Блок «запутался», Брюсов «продался», а Гумилёв – «романтик»: всерьёз к его желанию въехать с шашкой и на коне в Берлин никто из его новейших биографов относиться не собирается. Что вы, что вы, к чему это всё – ведь ещё поэт Георгий Адамович сказал, что только для Державина и Пушкина страна и государство были едины, а потом эта связь оборвалась, и её не восстановить.
Знаете, мы ленимся оспаривать; мы скажем так: Адамович пошутил.
То, что оборвалось у Адамовича, – пусть он и подшивал бы; говорить об этом нет смысла – потому что пока есть русское слово и дети рождаются на земле наших предков, никакие связи не оборвутся. Одна ниточка, но останется, и всё выдержит.
Ниточка – или строчка из русского поэта, который эту связь сохранил.
Как ни парадоксально, но удачная реинкарнация Золотого века имела место в тридцатые годы XX века.

———

# [ПУНКТ ЗАДАНИЯ A]
Какой поэт, согласно отрывку, утверждал, что только для Державина и Пушкина страна и государство были едины?
Приводимый далее перечень с отрывком никак не связан.

———

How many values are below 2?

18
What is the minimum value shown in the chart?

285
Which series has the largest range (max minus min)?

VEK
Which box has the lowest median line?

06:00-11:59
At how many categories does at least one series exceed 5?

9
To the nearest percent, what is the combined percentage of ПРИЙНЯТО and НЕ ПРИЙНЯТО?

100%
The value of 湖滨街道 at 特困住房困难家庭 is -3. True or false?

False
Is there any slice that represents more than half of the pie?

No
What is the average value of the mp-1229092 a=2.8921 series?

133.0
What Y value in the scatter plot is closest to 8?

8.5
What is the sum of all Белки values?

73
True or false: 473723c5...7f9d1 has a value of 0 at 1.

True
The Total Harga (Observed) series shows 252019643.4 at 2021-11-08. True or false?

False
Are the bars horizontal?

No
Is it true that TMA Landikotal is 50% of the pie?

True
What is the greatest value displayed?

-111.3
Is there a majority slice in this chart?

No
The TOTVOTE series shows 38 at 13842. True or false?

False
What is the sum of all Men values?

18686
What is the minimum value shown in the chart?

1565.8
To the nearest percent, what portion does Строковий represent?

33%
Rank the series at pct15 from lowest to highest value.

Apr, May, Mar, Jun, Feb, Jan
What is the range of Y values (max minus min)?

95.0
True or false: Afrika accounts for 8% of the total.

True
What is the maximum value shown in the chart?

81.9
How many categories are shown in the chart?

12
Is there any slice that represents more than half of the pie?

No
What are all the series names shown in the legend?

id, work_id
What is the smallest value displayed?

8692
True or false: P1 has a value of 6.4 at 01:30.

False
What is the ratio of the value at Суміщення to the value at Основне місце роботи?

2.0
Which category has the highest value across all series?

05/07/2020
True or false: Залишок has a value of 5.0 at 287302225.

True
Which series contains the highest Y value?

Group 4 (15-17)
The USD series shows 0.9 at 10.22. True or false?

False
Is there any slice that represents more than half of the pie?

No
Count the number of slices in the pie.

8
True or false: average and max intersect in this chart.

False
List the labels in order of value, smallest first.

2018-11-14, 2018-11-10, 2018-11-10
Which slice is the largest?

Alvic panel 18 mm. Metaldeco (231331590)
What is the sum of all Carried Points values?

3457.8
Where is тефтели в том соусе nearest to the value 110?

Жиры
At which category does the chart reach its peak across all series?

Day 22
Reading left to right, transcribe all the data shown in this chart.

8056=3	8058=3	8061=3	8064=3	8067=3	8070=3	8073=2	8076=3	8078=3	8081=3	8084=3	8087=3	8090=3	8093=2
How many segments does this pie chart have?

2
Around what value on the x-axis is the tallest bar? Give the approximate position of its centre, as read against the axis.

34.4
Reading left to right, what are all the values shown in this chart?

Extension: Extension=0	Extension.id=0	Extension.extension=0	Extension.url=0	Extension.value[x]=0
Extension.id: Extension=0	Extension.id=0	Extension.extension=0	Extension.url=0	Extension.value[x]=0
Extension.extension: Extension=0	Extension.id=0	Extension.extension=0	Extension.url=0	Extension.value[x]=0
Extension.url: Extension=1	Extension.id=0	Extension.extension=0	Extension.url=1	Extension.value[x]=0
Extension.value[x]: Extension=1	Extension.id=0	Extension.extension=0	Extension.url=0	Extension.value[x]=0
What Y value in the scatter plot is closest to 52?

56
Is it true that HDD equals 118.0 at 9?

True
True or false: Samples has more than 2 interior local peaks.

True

———

# [ПУНКТ ЗАДАНИЯ B]
Перепишите часть перечня от самого его начала до строки, содержащей «What is the average», включительно, заменив «series» на «dataset» и оставив всё прочее без изменений.

# [РЕЗУЛЬТАТ ВЫПОЛНЕНИЯ A]
Георгий Адамович.

# [РЕЗУЛЬТАТ ВЫПОЛНЕНИЯ B]
How many values are below 2?

18
What is the minimum value shown in the chart?

285
Which dataset has the largest range (max minus min)?

VEK
Which box has the lowest median line?

06:00-11:59
At how many categories does at least one dataset exceed 5?

9
To the nearest percent, what is the combined percentage of ПРИЙНЯТО and НЕ ПРИЙНЯТО?

100%
The value of 湖滨街道 at 特困住房困难家庭 is -3. True or false?

False
Is there any slice that represents more than half of the pie?

No
What is the average value of the mp-1229092 a=2.8921 dataset?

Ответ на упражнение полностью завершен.